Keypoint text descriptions

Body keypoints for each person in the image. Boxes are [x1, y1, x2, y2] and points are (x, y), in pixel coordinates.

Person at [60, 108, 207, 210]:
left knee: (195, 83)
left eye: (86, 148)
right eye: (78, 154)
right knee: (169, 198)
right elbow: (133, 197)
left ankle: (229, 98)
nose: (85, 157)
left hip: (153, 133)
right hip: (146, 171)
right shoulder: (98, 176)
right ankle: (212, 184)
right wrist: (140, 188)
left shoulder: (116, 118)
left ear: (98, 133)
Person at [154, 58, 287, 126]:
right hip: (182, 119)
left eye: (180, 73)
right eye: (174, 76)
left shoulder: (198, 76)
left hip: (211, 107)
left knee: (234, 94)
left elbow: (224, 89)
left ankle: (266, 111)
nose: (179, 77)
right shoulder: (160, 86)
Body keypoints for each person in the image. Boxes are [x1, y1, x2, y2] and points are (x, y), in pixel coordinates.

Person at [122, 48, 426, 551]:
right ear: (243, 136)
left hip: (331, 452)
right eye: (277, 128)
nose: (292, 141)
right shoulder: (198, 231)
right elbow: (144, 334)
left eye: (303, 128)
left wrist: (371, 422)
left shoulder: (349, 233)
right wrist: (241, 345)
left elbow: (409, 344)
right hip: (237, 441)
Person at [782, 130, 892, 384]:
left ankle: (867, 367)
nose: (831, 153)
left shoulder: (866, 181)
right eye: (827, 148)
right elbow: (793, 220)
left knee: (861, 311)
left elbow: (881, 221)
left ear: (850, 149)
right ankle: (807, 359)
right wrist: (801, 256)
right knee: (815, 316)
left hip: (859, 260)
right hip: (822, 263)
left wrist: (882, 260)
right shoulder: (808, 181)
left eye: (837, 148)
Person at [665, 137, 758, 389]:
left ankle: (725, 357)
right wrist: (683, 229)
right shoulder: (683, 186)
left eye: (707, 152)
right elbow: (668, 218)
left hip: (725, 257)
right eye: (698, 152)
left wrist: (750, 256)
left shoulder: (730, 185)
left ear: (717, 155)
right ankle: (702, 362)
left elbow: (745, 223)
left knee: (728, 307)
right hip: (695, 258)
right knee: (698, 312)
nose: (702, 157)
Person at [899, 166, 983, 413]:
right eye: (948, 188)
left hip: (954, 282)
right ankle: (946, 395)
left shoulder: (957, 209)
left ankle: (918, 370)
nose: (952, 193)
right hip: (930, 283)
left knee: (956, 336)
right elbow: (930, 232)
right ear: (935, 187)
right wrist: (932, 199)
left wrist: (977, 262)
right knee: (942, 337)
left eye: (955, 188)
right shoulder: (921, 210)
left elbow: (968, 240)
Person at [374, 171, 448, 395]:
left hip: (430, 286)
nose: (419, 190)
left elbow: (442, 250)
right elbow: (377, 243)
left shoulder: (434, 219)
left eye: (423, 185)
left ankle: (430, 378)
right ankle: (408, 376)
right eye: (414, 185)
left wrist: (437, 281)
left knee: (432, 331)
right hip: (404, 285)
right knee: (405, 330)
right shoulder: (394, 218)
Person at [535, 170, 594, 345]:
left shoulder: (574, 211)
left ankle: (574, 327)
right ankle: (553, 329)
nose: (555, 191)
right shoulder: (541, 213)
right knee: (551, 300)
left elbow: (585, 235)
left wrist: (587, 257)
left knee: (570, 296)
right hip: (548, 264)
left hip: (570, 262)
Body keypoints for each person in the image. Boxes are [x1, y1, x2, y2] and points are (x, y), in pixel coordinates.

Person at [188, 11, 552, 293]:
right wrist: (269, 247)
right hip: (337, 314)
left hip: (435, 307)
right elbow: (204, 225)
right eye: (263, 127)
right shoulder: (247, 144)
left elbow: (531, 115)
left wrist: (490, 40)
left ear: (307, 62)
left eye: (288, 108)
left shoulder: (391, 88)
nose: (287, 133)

--

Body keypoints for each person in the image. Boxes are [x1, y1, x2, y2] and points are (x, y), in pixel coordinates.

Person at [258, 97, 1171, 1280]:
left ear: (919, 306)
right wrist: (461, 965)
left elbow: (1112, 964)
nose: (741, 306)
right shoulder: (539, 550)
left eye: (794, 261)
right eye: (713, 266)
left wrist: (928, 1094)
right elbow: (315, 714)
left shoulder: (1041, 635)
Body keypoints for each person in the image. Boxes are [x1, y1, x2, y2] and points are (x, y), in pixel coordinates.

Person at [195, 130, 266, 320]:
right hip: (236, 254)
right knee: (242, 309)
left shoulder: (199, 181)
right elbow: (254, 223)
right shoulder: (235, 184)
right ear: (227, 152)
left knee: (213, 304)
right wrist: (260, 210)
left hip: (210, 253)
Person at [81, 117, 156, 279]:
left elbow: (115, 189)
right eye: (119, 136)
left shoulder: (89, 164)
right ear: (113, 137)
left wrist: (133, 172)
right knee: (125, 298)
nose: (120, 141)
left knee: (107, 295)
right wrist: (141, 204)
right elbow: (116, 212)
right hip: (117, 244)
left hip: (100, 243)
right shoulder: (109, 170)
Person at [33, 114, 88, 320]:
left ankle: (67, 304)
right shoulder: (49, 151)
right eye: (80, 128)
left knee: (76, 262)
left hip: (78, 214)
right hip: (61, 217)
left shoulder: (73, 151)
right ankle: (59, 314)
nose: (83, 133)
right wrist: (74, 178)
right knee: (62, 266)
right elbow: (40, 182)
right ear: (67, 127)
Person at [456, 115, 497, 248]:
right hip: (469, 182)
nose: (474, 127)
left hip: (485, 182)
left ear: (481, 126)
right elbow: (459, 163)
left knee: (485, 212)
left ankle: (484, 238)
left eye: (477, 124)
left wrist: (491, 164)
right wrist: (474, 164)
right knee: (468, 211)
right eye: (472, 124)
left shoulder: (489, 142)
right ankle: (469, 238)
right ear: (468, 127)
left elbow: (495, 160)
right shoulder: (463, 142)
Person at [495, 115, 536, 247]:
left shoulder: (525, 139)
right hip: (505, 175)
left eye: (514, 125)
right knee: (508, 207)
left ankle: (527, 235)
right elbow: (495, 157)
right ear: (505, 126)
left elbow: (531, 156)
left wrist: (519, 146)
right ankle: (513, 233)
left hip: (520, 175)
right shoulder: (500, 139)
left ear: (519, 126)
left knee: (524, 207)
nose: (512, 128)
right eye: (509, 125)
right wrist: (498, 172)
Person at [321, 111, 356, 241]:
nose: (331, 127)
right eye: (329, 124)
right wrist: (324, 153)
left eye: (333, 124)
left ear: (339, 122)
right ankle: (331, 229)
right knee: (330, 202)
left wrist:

--

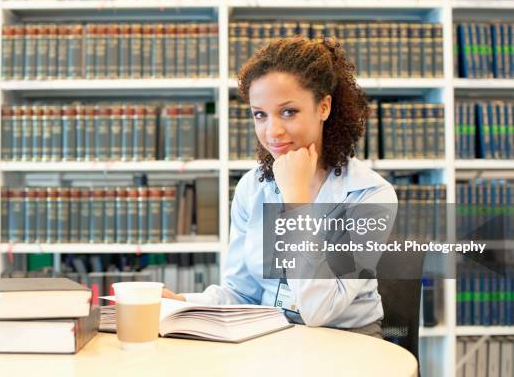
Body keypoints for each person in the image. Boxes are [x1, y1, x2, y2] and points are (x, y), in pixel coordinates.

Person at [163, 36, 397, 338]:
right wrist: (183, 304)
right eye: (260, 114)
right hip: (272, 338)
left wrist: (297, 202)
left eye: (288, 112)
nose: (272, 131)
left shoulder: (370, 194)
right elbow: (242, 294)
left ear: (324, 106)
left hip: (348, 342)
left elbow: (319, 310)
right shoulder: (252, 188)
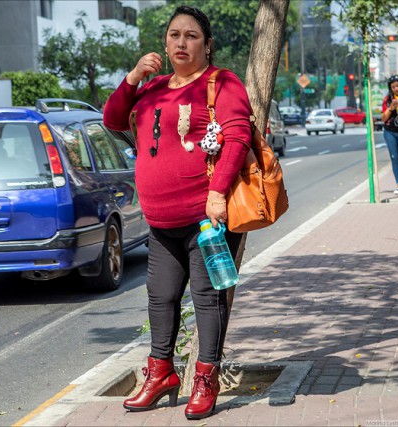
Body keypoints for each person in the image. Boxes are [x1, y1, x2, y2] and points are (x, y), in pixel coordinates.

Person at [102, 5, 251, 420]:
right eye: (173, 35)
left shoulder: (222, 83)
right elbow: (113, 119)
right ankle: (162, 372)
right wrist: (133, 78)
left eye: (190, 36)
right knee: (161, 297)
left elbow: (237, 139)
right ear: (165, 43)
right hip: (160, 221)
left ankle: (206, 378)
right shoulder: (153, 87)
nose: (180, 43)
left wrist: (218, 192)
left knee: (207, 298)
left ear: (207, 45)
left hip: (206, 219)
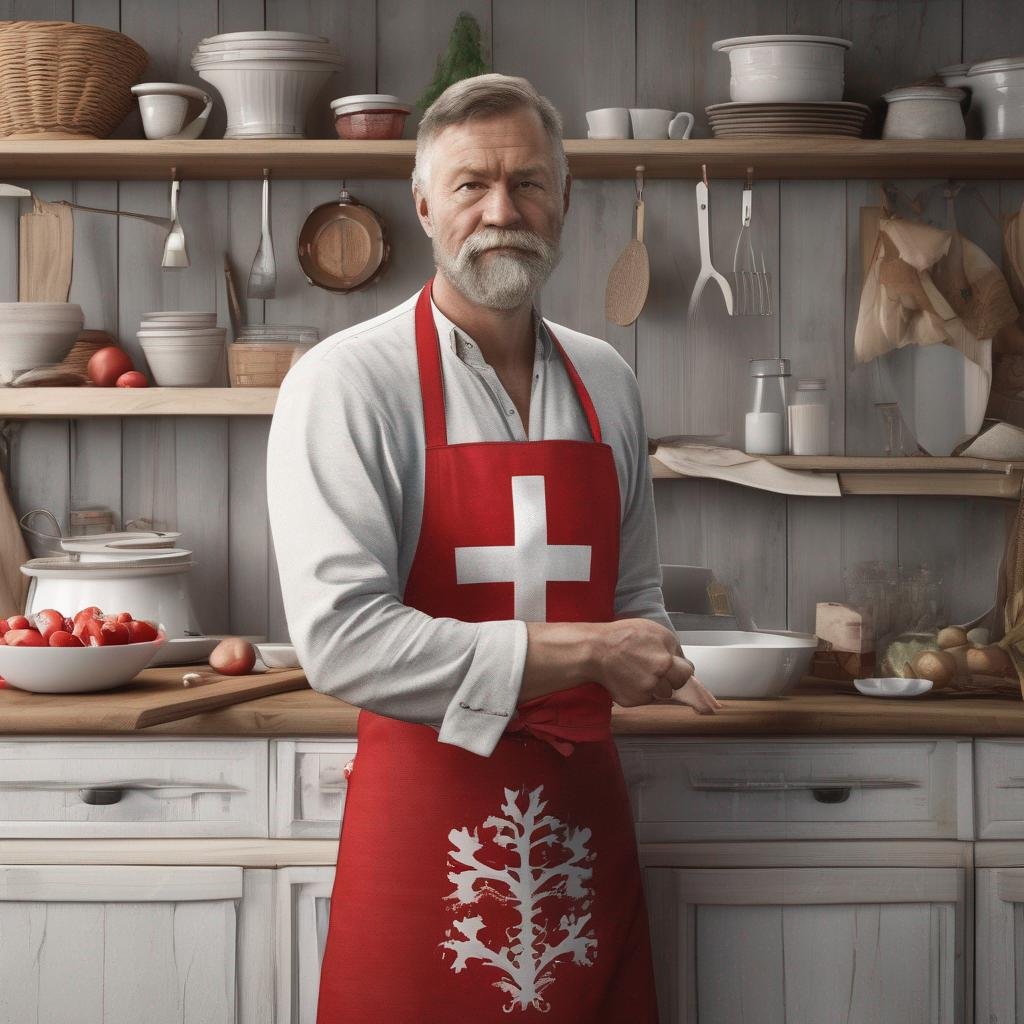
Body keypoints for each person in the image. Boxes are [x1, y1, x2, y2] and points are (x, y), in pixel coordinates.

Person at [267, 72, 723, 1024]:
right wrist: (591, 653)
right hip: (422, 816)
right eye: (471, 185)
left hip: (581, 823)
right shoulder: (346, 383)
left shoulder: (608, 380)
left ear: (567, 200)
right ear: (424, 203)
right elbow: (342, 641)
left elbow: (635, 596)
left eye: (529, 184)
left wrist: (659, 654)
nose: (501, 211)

- Exercise directions -
Which lines above run from the one containing "right wrist: (269, 247)" down to the one containing "nose: (287, 133)"? Repeat exactly those, both ends included, and nothing else.

- Solution for this task -
right wrist: (269, 247)
right hip: (337, 314)
left hip: (435, 307)
right elbow: (204, 225)
right eye: (263, 127)
right shoulder: (247, 144)
left elbow: (531, 115)
left wrist: (490, 40)
left ear: (307, 62)
left eye: (288, 108)
left shoulder: (391, 88)
nose: (287, 133)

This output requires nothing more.